Titulaire d’un master en coopération et solidarité internationale et d’un master en gestion d’entreprise, respectivement obtenus à l’Université d’Evry et à l’ESSEC en France. Formée à la communication, aux relations publiques, à la coopération internationale…, elle fait ses premiers pas dans le secteur minier en tant que secrétaire exécutive du Groupement professionnel des Miniers de Côte d’Ivoire (GPMCI) en 2011. En 2014, elle devient Directrice Exécutive du GPMCI. En Décembre 2018, elle est nommée parmi les 100 femmes les plus inspirantes au monde du secteur minier.

 

Energia Africa : Aujourd’hui vous êtes l’une des femmes les plus incontournables du secteur minier en Côte d’Ivoire, comment êtes-vous arrivée à vous imposer dans un segment dominé par les hommes ?

Christine Logbo-Kossi : C’est à force de travail, de discipline et d’engagement je dirais. Je crois fortement en la rigueur et la recherche de résultats dans le travail à accomplir, ce qui permet à tout être humain, sans distinction de genre, d’exister et d’évoluer dans le monde professionnel. Il faut viser la perfection, de ce fait, à défaut de l’atteindre, on devient au moins excellent.

Je suis arrivée dans le secteur sans aucune connaissance dans les (et des) mines. J’ai débuté au bas de l’échelle, j’ai appris auprès des pratiquants/ sachants, je suis repartie à l’école pour actualiser mes connaissances et aptitudes professionnelles comme humaines.

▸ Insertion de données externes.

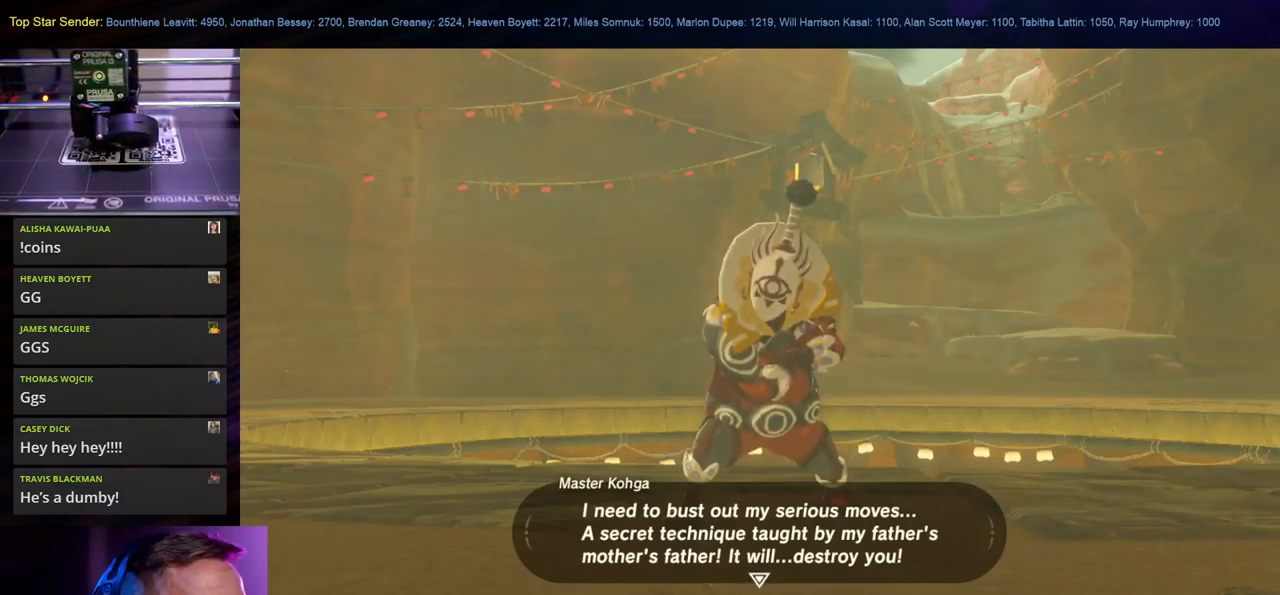
{"buttons": [], "left_stick": "center", "right_stick": "center", "events": []}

A mes débuts, et je ne suis pas la plus âgée du secteur minier ivoirien (rires), il y avait très peu de femmes, et encore moins des femmes qui avaient une voix audible. Aujourd’hui, la situation a évolué … le dernier fait marquant : une association d’hommes dirigeants d’entreprises minières a vu le jour pour promouvoir la présence et la compétence des femmes. C’est dire que l’addition « travail, rigueur et engagement » réussit « à tous les coups », et ce, pour le bénéfice des jeunes femmes également.

 

Energia Africa : Pensez-vous que l’industrie extractive peut avoir un impact sur l’autonomisation de la femme ?

Oui bien sûr. Si bien entendu, toutes les parties prenantes décident de lui reconnaître sa capacité et sa capabilité.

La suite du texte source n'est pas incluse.